Mulai menguasai pasar global Drone Bayratkar-TB2 Turki [ist]
Sebanyak 27 anggota Kongres Amerika Serikat (AS) telah menyuarakan keprihatinan dan kekhawatiran atas kendaraan udara tak berawak (UAV) atau drone Turki, yang telah menguasai global. Kekhawatiran ini dituangkan dalam sebuah surat yang dikirim kepada Menteri Luar Negeri AS Antony Blinken.
Para ahli mengatakan bahwa surat itu terkait dengan peningkatan aktivitas lobi anti-Turki di AS dalam beberapa tahun terakhir. Surat itu tidak membahas dampak positif drone Turki, yang telah digunakan untuk menghalangi Rusia memajukan kepentingannya di beberapa wilayah.
Para anggota Kongres menuduh bahwa UAV Turki menggoyahkan banyak wilayah di dunia dan mengancam kepentingan, sekutu, dan mitra AS. Mereka mengatakan bahwa drone Turki telah dikerahkan ke Azerbaijan, Suriah dan Libya.
"Turki telah menandatangani perjanjian untuk menjual drone ke Polandia dan Pakistan, mereka juga sedang mendiskusikan produksi bersama UAV bersenjata dan sistem pertahanan anti-drone dengan Rusia dan Pakistan," ujar pernyataan anggota Kongres, dilansir Daily Sabah, Kamis (12/8).
Pihak berwenang di Turki mengatakan, mereka telah menjadi produsen drone terbesar keempat di dunia, sejak Ankara mengambil alih produksi dalam negeri untuk mengurangi ketergantungan pada senjata Barat. Drone Turki telah mendapatkan popularitas sejak berhasil digunakan dalam konflik di Suriah, Libya dan Azerbaijan.
Turki telah memperoleh pengalaman luar biasa dalam beberapa tahun terakhir saat memerangi kelompok teroris PKK di dalam perbatasannya, yang diperluas oleh Ankara melalui negara tetangga Irak dan Suriah melalui operasi kontraterorisme lintas batas.
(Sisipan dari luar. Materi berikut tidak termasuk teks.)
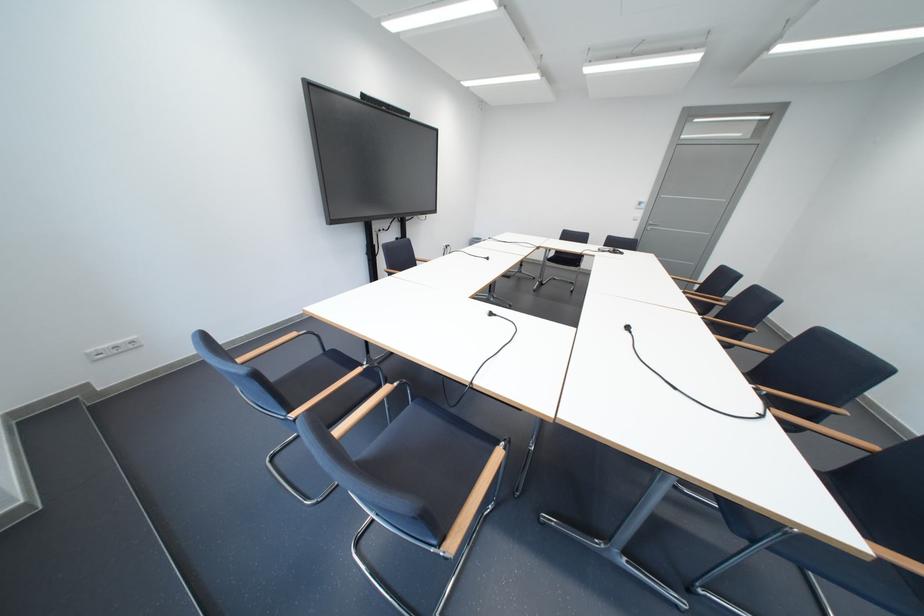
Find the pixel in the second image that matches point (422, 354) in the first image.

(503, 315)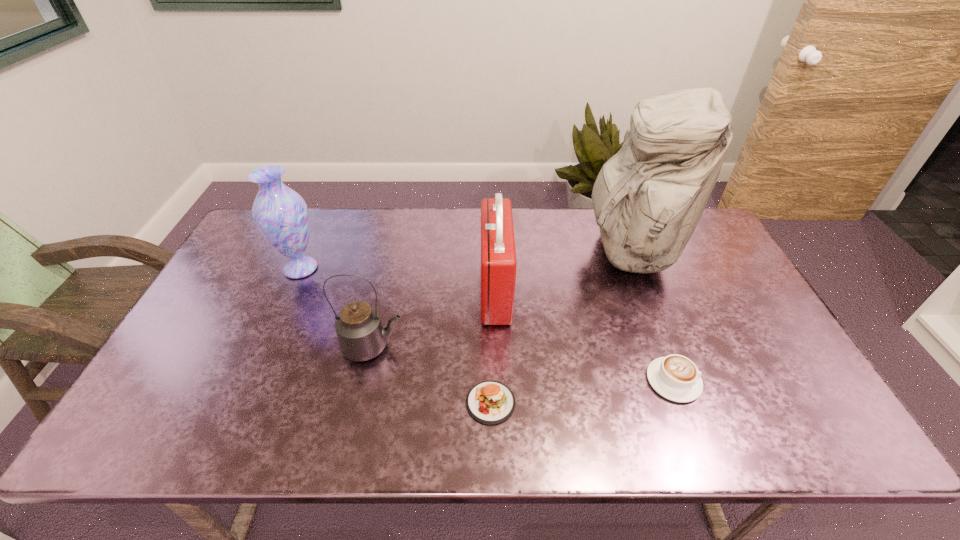
The height and width of the screenshot is (540, 960). In order to click on vacant area situated on the right of the vase in this screenshot , I will do `click(445, 268)`.

Locate an element on the screen. The width and height of the screenshot is (960, 540). blank space located on the front face of the first-aid kit is located at coordinates (417, 291).

The width and height of the screenshot is (960, 540). I want to click on free space located 0.380m on the front face of the first-aid kit, so click(x=352, y=291).

At what (x,y) coordinates should I click in order to perform the action: click on vacant space situated on the front face of the first-aid kit. Please return your answer as a coordinate pair (x, y). This screenshot has height=540, width=960. Looking at the image, I should click on (349, 291).

You are a GUI agent. You are given a task and a screenshot of the screen. Output one action in this format:
    pyautogui.click(x=<x>, y=<y>)
    Task: Click on the vacant space located spout on the fourth tallest object
    This screenshot has height=540, width=960.
    Given the screenshot: What is the action you would take?
    pyautogui.click(x=460, y=347)

Where is `vacant space located with the handle on the right side of the second shortest object`? This screenshot has width=960, height=540. vacant space located with the handle on the right side of the second shortest object is located at coordinates (803, 381).

You are a GUI agent. You are given a task and a screenshot of the screen. Output one action in this format:
    pyautogui.click(x=<x>, y=<y>)
    Task: Click on the vacant space located on the back of the shortest object
    The height and width of the screenshot is (540, 960).
    Given the screenshot: What is the action you would take?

Chief Technology Officer (CTO) Baykar Selcuk Bayraktar mengatakan, mereka melakukan kontrak pembelian drone dengan 10 negara. Salah satunya adalah Polandia yang telah menandatangani kontrak untuk pembelian Bayraktar TB2, dan menjadi negara anggota NATO pertama yang mengakuisisi drone Turki.
Sekutu AS dan anggota NATO lainnya, Latvia kemudian mengisyaratkan bahwa Polandia dapat menjadi negara anggota Uni Eropa dan NATO kedua yang memperoleh kendaraan udara tak berawak (UCAV) Turki yang kecanggihan dan kesuksesannya tidak diragukan lagi.
Direktur program Penanggulangan Terorisme dan Ekstremisme di Institut Timur Tengah, Charles Lister, menyatakan, surat yang ditulis oleh Kongres AS mengabaikan dampak positif dari kapasitas pesawat tak berawak Turki. Lister menunjukkan bahwa ada penjualan kepada anggota NATO yang menentang Rusia berkat Turki.
Sanksi AS
Para anggota Kongres mendesak Departemen Luar Negeri untuk menyelidik iapakah Turki melanggar sanksi AS. Mereka juga mendesak penyelidikan apakah drone itu berisi suku cadang dan teknologi dari perusahaan-perusahaan Amerika. Para anggota Kongres lebih lanjut mendesak penangguhan segera dari setiap izin ekspor untuk teknologi drone AS ke Turki.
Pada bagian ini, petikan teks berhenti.